While Gordon argued that the employee’s affidavit was insufficient because it failed to demonstrate familiarity with the record keeping practices of the prior assignors along the way, the Court did not agree that that such knowledge was relevant on the standing issue. The employee, the Gordon Court found, sufficiently laid a foundation “for a business record maintained by her employer.” Thus, in her affidavit the employee explained, among other things, that her group is responsible, in the ordinary course of business, for receiving and electronically cataloguing original loan documents and that it was “the normal course of [her employer’s] business to store [the relevant records] as computer entries.” The copies of the records attached to the motion were compared to the original and were, according to the employee, “true and accurate.”
The Court, however, determined that the Supreme Court should not have granted summary judgment to BONY because it failed to meet its “burden of demonstrating that [Gordon] defaulted in the repayment of the subject note.” The Court reiterated that a lender in a foreclosure action meets its prima facie burden by producing a copy of the mortgage, the unpaid note, and evidence of default and that “[a] plaintiff may establish a payment default by an admission made in response to a notice to admit, by an affidavit from a person having personal knowledge of the facts, or by other evidence in admissible form.” (Citations, internal quotation marks and brackets omitted.)

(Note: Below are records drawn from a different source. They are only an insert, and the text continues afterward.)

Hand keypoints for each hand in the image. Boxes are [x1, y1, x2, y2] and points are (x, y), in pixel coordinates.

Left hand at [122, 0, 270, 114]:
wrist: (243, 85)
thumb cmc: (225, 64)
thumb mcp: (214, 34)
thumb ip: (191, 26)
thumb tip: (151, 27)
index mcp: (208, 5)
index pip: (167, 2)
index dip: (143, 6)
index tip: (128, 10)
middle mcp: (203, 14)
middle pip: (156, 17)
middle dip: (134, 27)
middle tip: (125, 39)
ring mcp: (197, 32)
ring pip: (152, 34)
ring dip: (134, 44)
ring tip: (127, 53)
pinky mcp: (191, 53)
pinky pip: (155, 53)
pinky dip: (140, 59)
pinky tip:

BONY attempted to lay a foundation for the business records purporting to demonstrate Gordon’s payment default through the affidavit of an employee of the lender’s loan servicer. However, the affidavit merely indicated the affiant’s familiarity with the servicer’s business practices and summarized the business records allegedly reviewed. None of the servicer’s business records were attached to the affidavit. In determining that BONY’s submission was insufficient to establish Gordon’s payment default, the Court stated, “to the extent that [the servicer’s employee’s] purported knowledge of Gordon’s default was based upon her review of unidentified business records created and maintained by [the servicer], her affidavit constituted inadmissible hearsay and lacked probative value.” Further, the only document annexed to the servicer’s employee to “prove” Gordon’s default was created by the original lender and the employee’s affidavit does not indicate that she is familiar with the original lender’s record keeping practices. Because the employee did not have “personal knowledge of the maker’s business practices and procedures,” a proper foundation for the admissibility of the record was not laid. (Citation omitted, emphasis in original.) That a business record created by the original lender does not mean that the loan servicer’s employee was incompetent to lay a proper foundation to the document’s admissibility. “…[S]uch records may be admitted into evidence if the recipient can establish personal knowledge of the maker’s business practices and procedures, or establish that the records provided by the maker were incorporated into the recipient’s own records and routinely relied upon by the recipient in its own business.” The Gordon Court found that the affidavit of the servicer’s employee was inadequate.